How to complete this task: Which lines run from the line with "italiano su due" through the line with "蘭德馬克 81 豪華城市點 ANGIA 飯店" in the entries below? Print them exactly, both ends included, and nothing more.

═════ Records shown

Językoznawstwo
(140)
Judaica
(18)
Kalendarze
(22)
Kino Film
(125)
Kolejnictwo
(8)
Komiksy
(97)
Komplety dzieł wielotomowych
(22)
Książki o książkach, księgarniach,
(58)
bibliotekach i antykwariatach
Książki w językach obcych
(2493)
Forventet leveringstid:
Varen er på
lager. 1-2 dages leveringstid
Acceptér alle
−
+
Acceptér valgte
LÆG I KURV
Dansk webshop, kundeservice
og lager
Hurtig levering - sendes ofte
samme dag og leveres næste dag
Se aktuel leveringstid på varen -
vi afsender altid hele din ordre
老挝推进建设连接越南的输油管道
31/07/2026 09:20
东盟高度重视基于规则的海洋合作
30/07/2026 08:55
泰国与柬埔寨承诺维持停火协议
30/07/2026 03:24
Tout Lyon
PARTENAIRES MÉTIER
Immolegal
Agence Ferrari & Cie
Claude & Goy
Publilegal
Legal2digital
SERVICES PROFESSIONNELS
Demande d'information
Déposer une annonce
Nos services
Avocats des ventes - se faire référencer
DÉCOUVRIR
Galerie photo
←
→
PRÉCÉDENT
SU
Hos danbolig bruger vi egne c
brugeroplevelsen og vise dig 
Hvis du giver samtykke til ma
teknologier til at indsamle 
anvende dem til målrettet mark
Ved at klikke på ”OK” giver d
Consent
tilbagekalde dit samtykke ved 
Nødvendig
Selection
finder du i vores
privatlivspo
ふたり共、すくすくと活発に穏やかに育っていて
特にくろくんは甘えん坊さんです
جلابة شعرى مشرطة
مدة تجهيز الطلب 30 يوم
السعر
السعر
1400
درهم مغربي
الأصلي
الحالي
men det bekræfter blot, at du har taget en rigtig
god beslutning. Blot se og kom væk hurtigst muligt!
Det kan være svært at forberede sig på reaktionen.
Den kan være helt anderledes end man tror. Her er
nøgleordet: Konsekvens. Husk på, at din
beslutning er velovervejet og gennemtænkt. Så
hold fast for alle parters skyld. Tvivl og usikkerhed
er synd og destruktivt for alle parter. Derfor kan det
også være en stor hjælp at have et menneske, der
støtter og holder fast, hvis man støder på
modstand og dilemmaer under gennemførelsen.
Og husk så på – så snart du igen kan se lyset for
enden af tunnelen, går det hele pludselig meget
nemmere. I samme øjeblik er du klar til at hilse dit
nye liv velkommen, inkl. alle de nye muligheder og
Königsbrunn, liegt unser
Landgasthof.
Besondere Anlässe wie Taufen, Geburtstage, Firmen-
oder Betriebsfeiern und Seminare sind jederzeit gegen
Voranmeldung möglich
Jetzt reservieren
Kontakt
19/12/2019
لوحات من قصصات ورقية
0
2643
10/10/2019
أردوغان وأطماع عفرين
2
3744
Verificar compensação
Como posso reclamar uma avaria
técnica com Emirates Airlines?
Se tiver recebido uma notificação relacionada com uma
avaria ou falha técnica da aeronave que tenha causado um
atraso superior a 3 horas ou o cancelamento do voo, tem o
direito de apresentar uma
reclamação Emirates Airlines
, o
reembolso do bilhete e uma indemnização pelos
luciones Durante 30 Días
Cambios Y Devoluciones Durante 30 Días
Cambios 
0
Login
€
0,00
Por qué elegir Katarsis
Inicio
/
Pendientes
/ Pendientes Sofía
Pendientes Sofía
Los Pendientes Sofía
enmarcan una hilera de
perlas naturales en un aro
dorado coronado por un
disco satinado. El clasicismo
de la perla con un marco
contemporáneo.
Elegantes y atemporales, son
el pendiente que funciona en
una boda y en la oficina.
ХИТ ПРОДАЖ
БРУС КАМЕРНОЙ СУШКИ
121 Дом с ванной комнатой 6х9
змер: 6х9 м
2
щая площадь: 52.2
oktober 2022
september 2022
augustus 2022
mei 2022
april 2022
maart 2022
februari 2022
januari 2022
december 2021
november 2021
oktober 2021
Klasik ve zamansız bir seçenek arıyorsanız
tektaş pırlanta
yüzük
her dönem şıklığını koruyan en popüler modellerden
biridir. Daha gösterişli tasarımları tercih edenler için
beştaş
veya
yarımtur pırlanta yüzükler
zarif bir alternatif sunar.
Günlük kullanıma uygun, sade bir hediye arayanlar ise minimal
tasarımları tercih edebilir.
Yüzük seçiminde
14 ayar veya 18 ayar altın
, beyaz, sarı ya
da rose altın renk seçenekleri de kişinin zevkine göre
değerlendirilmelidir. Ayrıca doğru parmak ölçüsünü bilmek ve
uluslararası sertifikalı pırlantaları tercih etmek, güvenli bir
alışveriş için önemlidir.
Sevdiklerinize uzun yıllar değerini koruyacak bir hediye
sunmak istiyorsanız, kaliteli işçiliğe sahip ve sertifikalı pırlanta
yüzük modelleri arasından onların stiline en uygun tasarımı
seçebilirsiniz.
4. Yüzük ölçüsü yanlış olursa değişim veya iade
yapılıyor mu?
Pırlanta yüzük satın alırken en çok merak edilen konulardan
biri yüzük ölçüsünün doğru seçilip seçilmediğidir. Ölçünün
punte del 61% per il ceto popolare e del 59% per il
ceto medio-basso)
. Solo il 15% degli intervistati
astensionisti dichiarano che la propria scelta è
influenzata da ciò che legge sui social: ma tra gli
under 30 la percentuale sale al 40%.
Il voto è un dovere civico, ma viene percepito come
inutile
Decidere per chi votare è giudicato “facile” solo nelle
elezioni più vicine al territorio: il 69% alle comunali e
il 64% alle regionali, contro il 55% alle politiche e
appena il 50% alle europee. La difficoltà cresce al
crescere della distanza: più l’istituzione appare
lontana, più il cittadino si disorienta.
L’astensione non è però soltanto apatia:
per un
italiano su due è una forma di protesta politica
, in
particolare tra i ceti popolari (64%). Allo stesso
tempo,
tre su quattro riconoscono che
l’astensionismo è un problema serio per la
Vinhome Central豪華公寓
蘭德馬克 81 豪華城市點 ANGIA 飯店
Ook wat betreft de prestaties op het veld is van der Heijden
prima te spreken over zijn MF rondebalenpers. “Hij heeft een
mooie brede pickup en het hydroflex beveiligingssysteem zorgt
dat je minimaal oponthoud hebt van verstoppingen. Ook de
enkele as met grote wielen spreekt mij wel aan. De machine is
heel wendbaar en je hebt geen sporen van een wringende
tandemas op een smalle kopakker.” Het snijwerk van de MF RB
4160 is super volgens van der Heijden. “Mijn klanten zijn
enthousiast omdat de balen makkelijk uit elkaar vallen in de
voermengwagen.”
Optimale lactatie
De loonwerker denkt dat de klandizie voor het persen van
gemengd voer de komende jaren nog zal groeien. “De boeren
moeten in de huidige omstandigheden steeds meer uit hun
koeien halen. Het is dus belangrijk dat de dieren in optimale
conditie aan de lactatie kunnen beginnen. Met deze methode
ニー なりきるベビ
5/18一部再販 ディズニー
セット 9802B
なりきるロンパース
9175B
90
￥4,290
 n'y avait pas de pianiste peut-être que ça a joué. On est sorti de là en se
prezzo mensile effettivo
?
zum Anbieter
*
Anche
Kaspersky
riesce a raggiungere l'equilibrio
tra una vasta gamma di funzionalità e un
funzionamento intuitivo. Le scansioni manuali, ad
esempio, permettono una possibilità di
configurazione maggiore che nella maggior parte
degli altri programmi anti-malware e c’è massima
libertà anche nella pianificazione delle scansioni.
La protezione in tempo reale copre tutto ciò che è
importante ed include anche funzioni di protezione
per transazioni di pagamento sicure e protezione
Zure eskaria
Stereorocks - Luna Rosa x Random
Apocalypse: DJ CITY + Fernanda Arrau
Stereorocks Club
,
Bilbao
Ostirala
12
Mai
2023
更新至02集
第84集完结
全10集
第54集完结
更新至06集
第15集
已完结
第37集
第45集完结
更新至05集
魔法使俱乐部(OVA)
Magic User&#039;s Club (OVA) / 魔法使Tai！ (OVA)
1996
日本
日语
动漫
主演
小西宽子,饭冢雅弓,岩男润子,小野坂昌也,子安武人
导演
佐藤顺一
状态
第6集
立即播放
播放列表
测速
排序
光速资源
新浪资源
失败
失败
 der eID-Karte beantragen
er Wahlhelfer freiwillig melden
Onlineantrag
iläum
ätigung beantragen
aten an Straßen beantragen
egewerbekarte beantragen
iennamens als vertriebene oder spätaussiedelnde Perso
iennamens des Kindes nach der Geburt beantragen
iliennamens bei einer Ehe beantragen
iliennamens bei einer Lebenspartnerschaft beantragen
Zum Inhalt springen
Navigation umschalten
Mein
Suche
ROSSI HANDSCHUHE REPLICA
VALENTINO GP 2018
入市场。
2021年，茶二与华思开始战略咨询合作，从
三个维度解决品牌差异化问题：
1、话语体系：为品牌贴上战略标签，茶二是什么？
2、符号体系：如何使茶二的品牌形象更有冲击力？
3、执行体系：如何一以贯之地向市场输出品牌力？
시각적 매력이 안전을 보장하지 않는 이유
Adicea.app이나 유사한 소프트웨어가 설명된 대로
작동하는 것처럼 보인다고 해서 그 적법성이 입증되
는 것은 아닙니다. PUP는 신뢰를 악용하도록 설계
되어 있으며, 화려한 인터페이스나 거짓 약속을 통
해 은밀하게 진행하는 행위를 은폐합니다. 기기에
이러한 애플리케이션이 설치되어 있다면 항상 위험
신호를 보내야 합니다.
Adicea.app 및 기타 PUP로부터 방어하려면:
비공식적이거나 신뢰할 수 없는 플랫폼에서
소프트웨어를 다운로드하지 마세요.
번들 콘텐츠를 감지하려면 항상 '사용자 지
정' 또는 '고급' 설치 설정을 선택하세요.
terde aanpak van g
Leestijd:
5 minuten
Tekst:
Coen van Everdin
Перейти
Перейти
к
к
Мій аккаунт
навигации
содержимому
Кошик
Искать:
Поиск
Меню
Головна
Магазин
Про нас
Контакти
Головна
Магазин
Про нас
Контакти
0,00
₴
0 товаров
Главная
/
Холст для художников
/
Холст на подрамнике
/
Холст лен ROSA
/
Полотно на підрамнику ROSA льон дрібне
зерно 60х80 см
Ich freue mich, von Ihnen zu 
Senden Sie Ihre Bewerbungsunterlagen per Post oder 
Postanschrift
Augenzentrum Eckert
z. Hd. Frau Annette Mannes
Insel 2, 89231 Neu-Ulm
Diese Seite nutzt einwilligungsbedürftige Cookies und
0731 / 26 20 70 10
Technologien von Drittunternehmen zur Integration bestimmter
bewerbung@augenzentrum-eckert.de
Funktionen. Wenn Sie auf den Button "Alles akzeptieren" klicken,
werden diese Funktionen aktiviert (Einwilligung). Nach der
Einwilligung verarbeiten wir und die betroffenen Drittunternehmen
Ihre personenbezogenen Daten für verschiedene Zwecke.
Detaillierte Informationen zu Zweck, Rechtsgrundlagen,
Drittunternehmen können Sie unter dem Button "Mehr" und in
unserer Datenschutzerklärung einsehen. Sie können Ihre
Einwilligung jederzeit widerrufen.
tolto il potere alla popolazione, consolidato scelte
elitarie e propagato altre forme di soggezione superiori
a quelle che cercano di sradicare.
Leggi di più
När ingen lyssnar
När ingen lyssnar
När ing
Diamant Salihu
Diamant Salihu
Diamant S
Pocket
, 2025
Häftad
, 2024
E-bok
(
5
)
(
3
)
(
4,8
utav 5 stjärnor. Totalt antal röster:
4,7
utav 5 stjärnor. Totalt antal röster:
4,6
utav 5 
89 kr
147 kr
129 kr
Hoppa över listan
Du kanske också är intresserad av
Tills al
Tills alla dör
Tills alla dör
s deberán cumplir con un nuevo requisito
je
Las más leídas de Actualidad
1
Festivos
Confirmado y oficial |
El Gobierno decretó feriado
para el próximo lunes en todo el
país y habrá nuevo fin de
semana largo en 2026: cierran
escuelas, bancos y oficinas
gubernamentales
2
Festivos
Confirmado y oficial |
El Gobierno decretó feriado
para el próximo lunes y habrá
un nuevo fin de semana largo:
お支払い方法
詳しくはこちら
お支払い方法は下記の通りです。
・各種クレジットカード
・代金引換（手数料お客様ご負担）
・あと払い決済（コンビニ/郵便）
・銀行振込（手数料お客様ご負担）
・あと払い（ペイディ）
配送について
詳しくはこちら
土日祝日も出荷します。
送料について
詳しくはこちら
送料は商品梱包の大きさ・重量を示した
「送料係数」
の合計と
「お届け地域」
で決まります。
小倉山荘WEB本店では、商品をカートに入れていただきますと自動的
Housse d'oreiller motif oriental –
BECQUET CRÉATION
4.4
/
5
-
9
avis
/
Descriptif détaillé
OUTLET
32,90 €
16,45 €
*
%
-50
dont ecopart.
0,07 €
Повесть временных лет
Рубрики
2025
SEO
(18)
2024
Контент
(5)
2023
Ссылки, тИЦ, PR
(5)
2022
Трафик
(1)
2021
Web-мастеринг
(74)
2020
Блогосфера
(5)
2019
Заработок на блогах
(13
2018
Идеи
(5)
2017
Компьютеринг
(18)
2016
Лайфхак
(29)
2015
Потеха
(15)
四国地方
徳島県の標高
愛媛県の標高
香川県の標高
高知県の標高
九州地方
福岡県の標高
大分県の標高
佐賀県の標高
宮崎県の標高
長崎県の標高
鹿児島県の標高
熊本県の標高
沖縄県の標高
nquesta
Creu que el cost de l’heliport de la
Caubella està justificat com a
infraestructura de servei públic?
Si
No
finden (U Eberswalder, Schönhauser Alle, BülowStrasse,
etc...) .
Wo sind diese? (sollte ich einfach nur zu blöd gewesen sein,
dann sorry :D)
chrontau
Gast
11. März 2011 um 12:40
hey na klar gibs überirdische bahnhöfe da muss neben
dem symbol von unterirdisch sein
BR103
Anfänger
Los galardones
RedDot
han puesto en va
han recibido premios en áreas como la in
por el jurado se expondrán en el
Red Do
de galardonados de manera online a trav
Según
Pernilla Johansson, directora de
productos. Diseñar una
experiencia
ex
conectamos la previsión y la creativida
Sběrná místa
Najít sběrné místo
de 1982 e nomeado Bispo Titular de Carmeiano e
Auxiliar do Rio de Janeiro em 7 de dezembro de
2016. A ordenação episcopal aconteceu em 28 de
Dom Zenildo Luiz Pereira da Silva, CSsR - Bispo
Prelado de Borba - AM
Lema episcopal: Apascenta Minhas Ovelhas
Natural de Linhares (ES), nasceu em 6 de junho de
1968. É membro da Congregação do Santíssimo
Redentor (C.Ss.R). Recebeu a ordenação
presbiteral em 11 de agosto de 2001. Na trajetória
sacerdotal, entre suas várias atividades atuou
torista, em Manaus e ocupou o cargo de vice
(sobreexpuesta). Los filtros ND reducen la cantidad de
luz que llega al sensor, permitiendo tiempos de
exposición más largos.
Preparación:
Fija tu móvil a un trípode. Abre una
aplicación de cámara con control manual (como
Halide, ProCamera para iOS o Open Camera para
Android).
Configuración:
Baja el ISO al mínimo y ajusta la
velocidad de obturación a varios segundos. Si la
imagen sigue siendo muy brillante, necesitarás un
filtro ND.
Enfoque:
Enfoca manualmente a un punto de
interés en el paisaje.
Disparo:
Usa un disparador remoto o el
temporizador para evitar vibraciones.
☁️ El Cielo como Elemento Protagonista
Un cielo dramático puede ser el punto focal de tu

══════════

Solved exercise:
italiano su due è una forma di protesta politica
, in
particolare tra i ceti popolari (64%). Allo stesso
tempo,
tre su quattro riconoscono che
l’astensionismo è un problema serio per la
Vinhome Central豪華公寓
蘭德馬克 81 豪華城市點 ANGIA 飯店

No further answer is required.